- **Work to complete**
In the taste test write-up, who has spent a full year trying to get hold of the Girl Scout Cookie candy bars?

Taste Test: Nestlé Crunch Limited Edition Girl Scout Cookie Candy Bars

It's been a long time since we've busted out the keys to The A.V. Club Taste Test Laboratories, and for that, we apologize. You see, we've become a bit jaded when it comes to new and interesting foodstuffs: When you've consumed canned meats of all sorts, every flavor of vodka under the sun, and pretty much an entire pig from brain to lips, it's hard to know where to go next. So we decided it was time to shake things up and move Taste Test into the scary new realm of video, and what better snack to ease the transition than our own personal white whale, Nestlé Crunch Limited Edition Girl Scout Cookie candy bars, which Snacking Commissioner Josh Modell has been trying to get his hands on for a full year? Now that they've officially hit the streets and are available in a convenience store near you, we're dusting off our best awkward smiles and unsightly chewing faces to share our reactions in real time, along with some post-snack reflections from our camera-shy officemates, which you can find in good ol' black-and-white type below.

- **Data block**
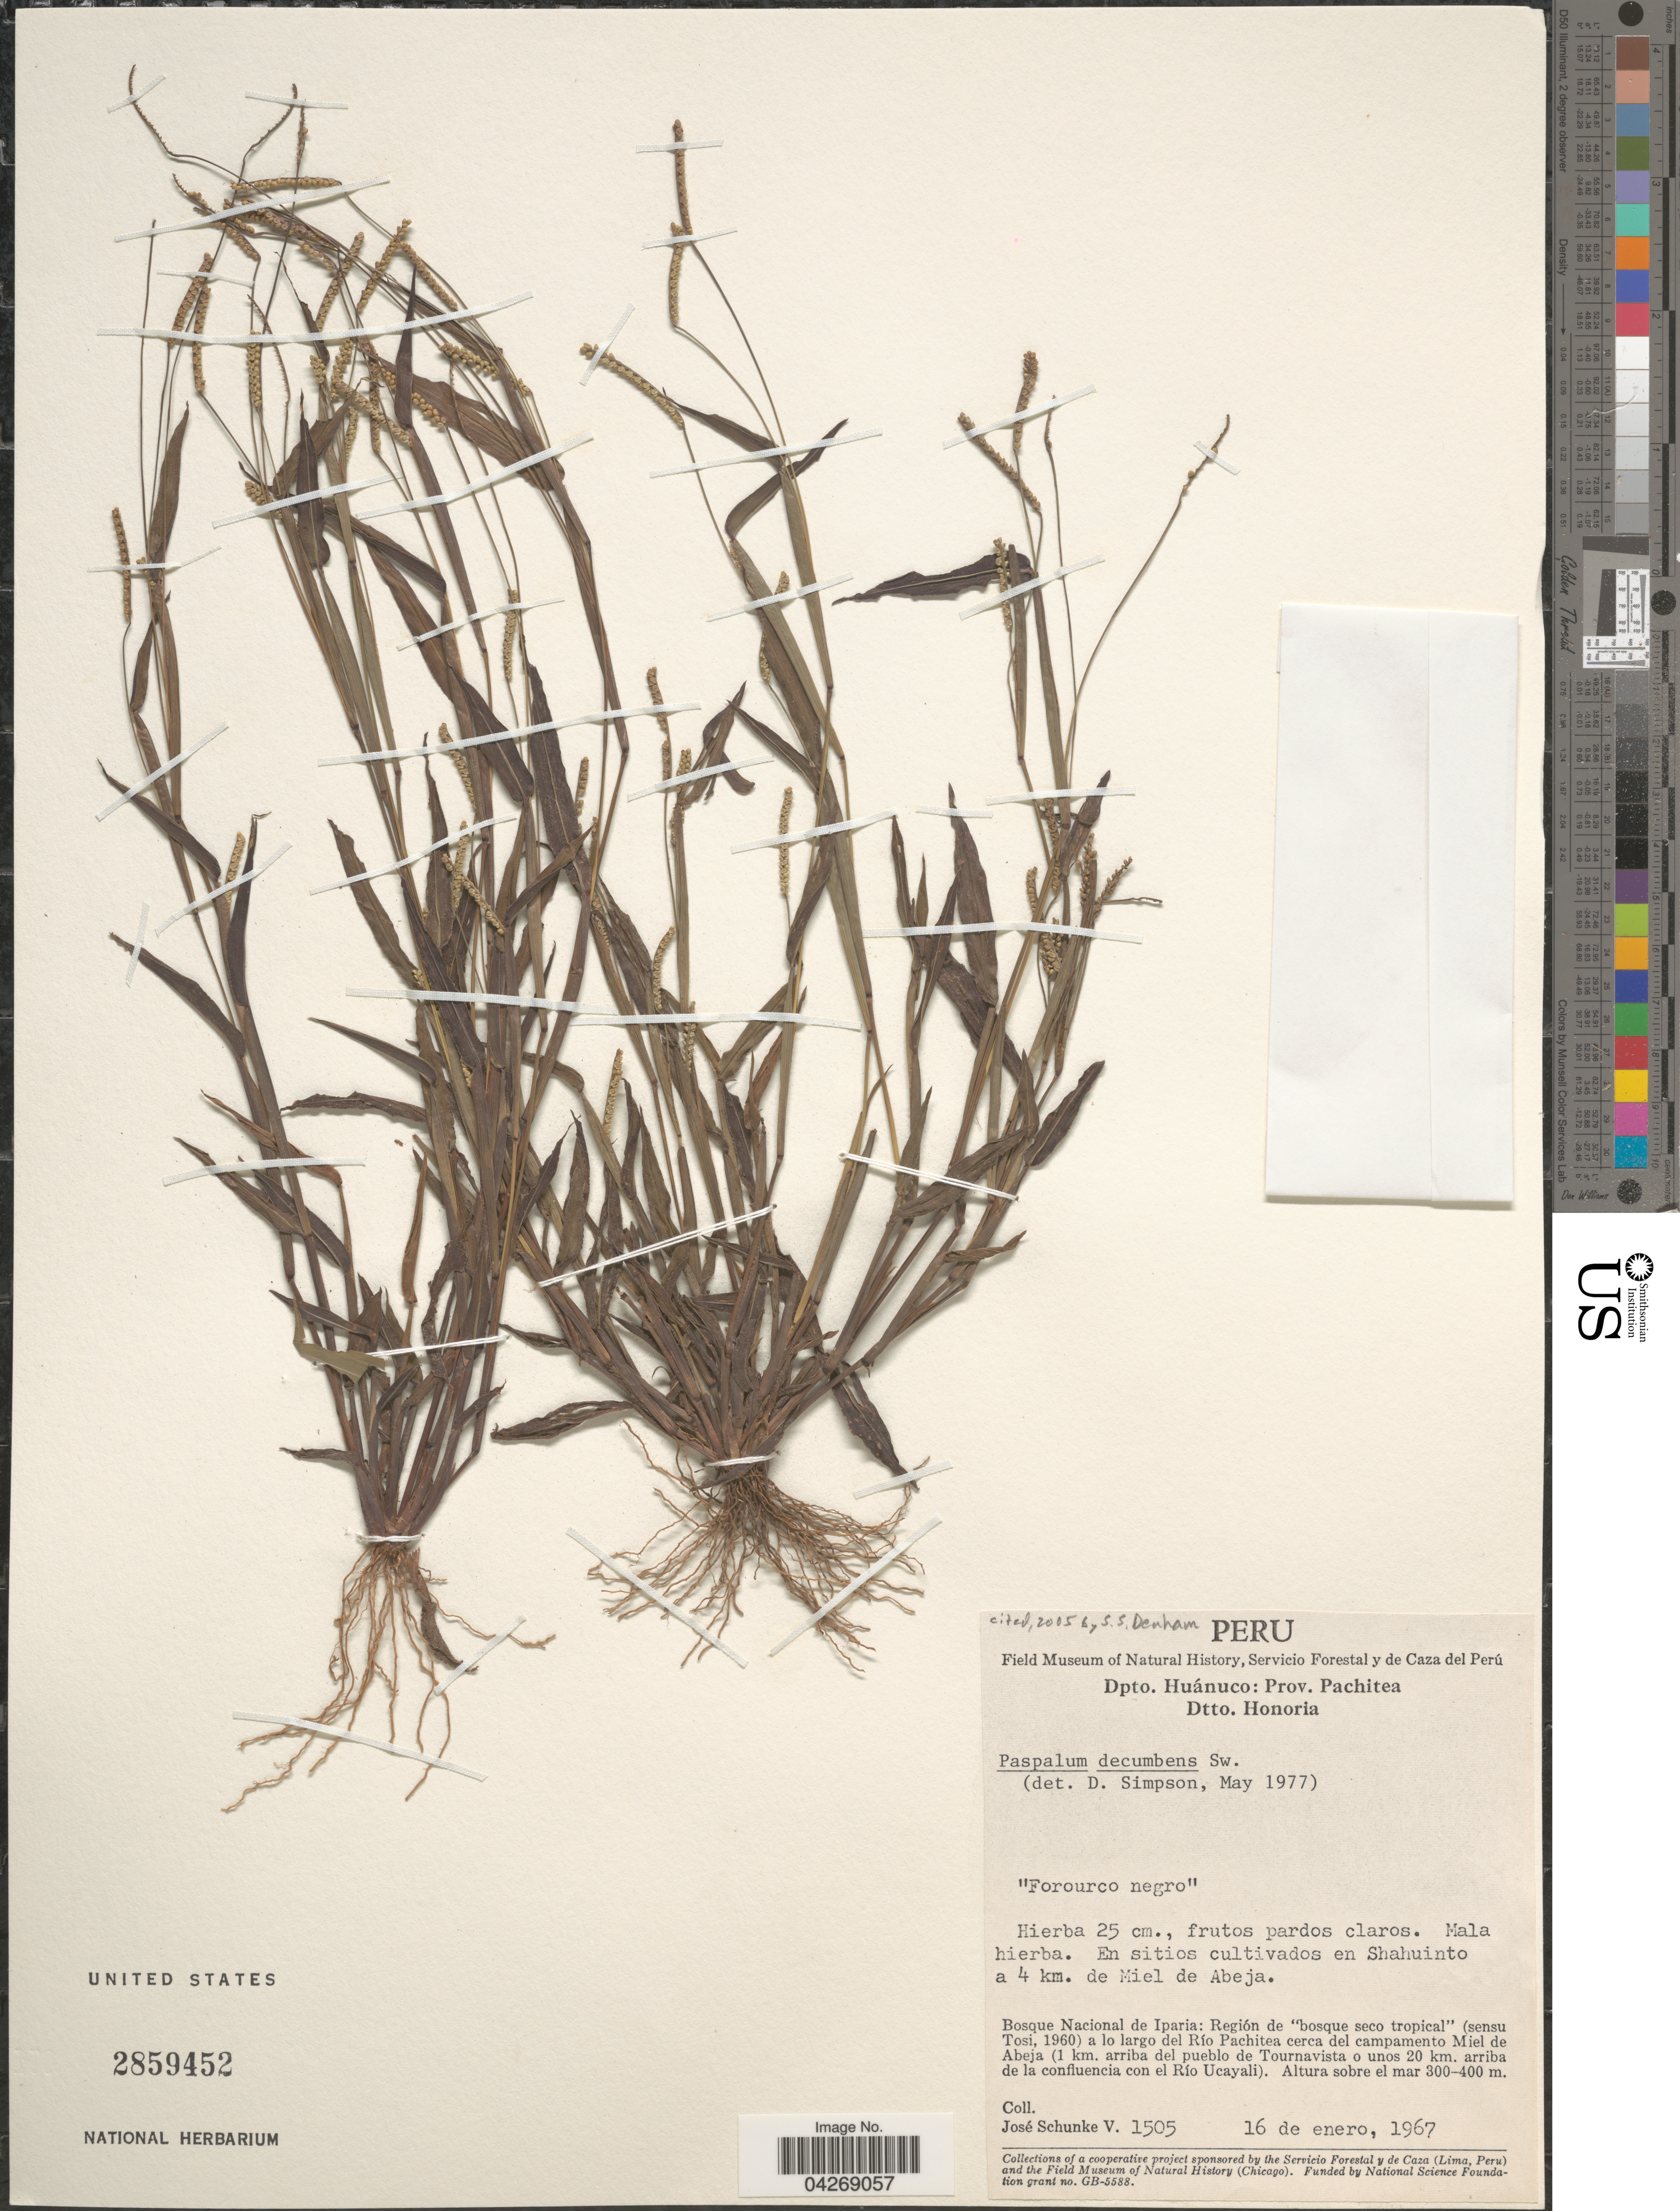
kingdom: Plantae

- **Correct output**
Snacking Commissioner Josh Modell